Emma Shares | July 27, 2022 at 08:56 UTC
It’s been a year since we launched our Burp Suite Certified Practitioner exam, so we’ve been thinking about some of the improvements and developments we’ve made to both our prep materials and the exam itself.
What is the Burp Suite Certified Practitioner exam?
The Burp Suite Certified Practitioner exam is a time-based practice exam designed to test your knowledge of common web vulnerabilities and your ability to exploit them using Burp Suite Professional. By earning this certification, you will be able to demonstrate to your peers, colleagues and employers that you have the ability and skills to:
- Detect and prove the full business impact of a wide range of common web vulnerabilities, such as XSS, SQLi, OWASP Top 10, and HTTP Request Smuggling.
- Adapt your attack methods to circumvent broken defenses, using your knowledge of fundamental web technologies such as HTTP, HTML and encodings.
- Quickly identify weak spots in an attack surface and perform out-of-band attacks using hand tools for ease of exploitation.

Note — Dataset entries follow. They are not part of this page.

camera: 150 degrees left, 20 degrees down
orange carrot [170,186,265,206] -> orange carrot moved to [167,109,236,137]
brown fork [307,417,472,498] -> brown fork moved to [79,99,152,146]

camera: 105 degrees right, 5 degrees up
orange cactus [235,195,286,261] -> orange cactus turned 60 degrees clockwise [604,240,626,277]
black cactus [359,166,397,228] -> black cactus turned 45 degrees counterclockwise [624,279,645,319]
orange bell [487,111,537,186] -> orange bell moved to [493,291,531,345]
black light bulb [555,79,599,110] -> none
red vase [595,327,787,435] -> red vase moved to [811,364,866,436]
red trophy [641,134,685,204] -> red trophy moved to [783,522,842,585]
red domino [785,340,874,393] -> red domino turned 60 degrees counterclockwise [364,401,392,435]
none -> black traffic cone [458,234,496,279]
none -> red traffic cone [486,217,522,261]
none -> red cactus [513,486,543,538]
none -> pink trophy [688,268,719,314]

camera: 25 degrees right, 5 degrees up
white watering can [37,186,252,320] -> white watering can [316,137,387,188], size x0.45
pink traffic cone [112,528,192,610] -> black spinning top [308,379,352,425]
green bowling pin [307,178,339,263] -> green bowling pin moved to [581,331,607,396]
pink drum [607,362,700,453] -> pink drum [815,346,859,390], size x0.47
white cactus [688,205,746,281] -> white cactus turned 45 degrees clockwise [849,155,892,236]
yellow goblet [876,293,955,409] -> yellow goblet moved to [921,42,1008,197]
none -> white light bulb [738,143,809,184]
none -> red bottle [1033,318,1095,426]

Those who pass the Burp Suite Certified Practitioner exam also receive a digital certificate to share with employers and add to their career portfolio.
It was one of the best certification experiences I have had by far. It definitely tests your knowledge of the different web vulnerability classes as well as your ability to string them together. For anyone looking to improve their web application testing skills (especially from a black box perspective), I would highly recommend this one.
So what has changed?
We have made small changes throughout the certification journey, each of which we hope will make it easier for people to become a Certified Burp Suite Practitioner.

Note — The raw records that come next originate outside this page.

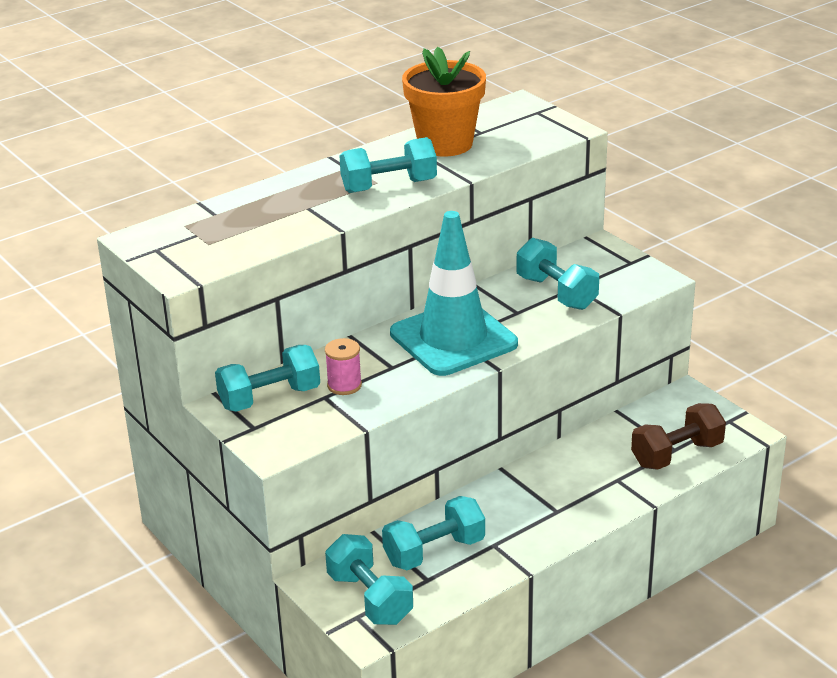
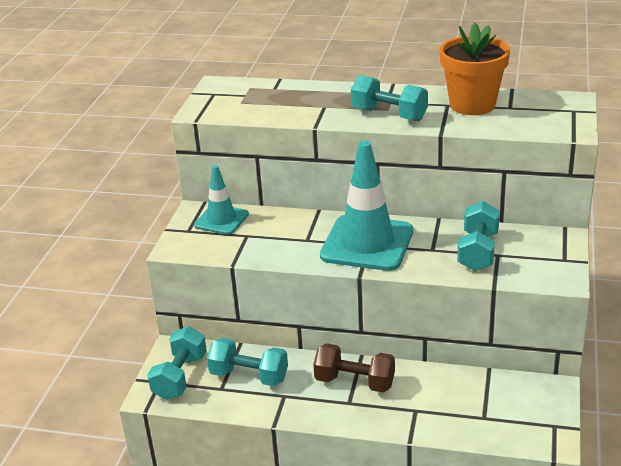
camera: 50 degrees right, 0 degrees up
turquoise dumbbell [215,345,320,412] -> turquoise traffic cone [194,165,249,235]
pink spool [325,338,362,395] -> none
brown dumbbell [631,403,726,470] -> brown dumbbell moved to [313,343,395,392]

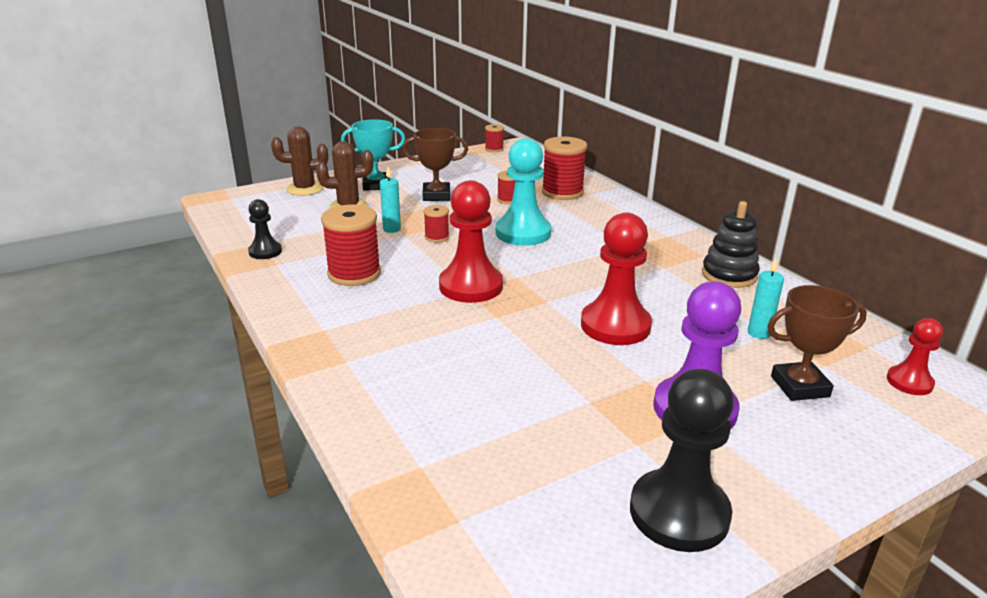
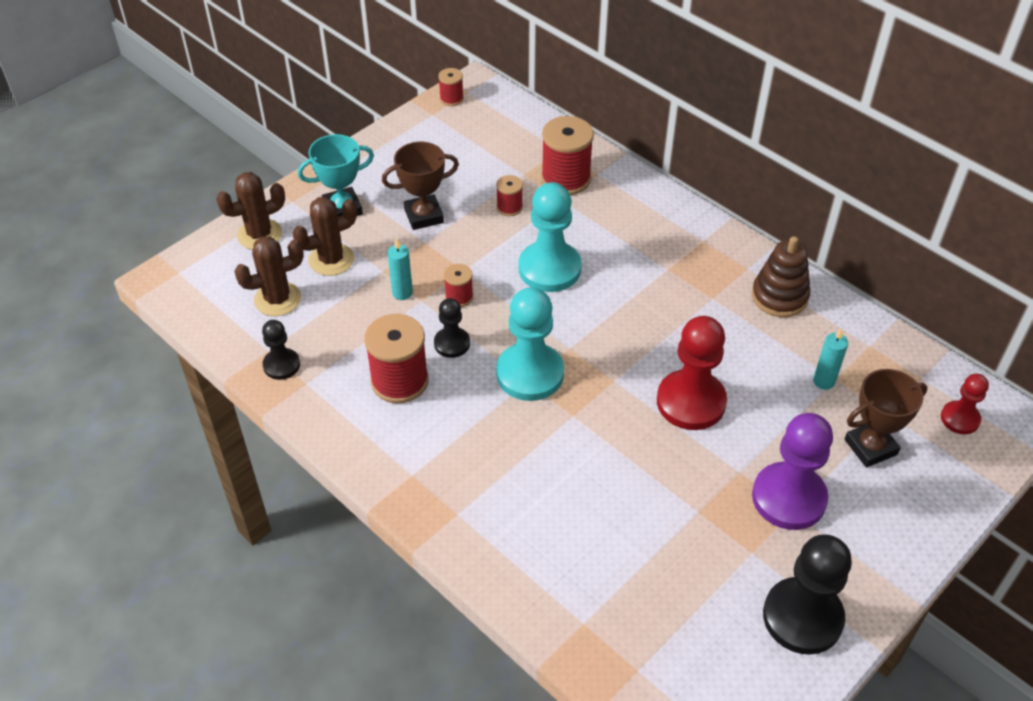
camera: 15 degrees left, 20 degrees up
red pawn [439,180,503,303] -> turquoise pawn [496,287,564,401]
black stacking toy [702,201,760,288] -> brown stacking toy [752,236,810,317]
none -> brown cactus [234,237,304,316]
none -> black pawn [434,298,470,358]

Based on feedback from our users and some internal testing, we have increased the exam duration from three to four hours. Those who passed the exam cited the extra time as a great help in identifying all the vulnerabilities needed to pass the exam, as well as giving them valuable extra time to plan their exploits and conduct more effective reconnaissance.
Mystery Lab Challenge
Earlier this year, we launched our mystery lab challenge to put your recognition skills to the test. As the name suggests, this new feature gives Web Security Academy users the ability to find and exploit vulnerabilities without context or clues, just like you would when reconnoitring in a real test environment. Why not try the mystery lab challenge now?
Comments on the preparation
We’ve also been busy gathering feedback from our customers who have already passed the exam, so we can hear their experiences and get their advice on how best to prepare for the certification journey.
Taking into account the feedback from our users and knowing that we needed to provide a much clearer breakdown of the steps to follow before attempting your exam, we have revised the guidelines on preparing for your exam.
Web Security Academy
Regardless of their level of experience, our Certified Practitioners have highlighted the Web Security Academy as a key resource in preparing for their exam. In addition to completing a lab on each topic, our new tips now offer a list of core labs to focus on to help you prepare. These include:
- Exploit cross-site scripting to steal cookies.
- Blind SQL injection with out-of-band data exfiltration.
- Forced OAuth profile binding.
- Brutally force a cookie to stay logged in.
- Exploitation of HTTP request smuggling.
- SSRF with blacklist-based input filter.
I just completed the new Burp Suite certification from PortSwigger. I’ve always been a big fan of the Web Security Academy and it’s a great cornerstone of the labs.
Pass the practical exam
While the practice exam vulnerabilities do not change, several of our practitioners said they took the practice exam multiple times to become fully familiar with the format. We strongly recommend that you continue to attempt the mock exam until you manage to pass it within the time limit.
If you get stuck during the practice exam, we recommend revisiting the Web Security Academy to familiarize yourself with the format and vulnerabilities. When you feel ready and more comfortable with the exploitation techniques and vulnerability classes, retake the hands-on exam.
Taking the exam was fun because the challenges themselves were absolutely fair and no estimation was needed.
Tips and tricks
Our certified practitioners had some other helpful tips, which we’ve broken down into the tips and tricks below:
- Consider the techniques you learn at the Web Security Academy to identify vulnerabilities. Remember that sequential thinking will help your approach.
- There’s no harm in creating a cheat sheet to refer to during the exam. PortSwigger’s XSS cheat sheet was also cited as a great resource to have on hand.
- Use Burp Suite Professional’s scanner and other extended features – it’s a Burp Suite certification after all!
- Although it is a time constraint, the most important thing is to stay calm and focused.
Think you’re ready to take the exam?
Check out our guide to what the exam entails to give you an idea of what to expect before you get started. We strongly recommend that you do not start your final exam until you have not only passed the practical exam, but completed all the steps. on our exam preparation guide. Remember that access to an active Burp Suite Professional license is required for the exam.
Taking the Burp Suite Practitioner exam was fun, especially compared to other industry qualifications like OSCP. [The Burp Suite Certified Practitioner exam] actually helps with your daily life, and it doesn’t require the weeks and weeks of study that OSCP requires and the 24 hours it takes to complete.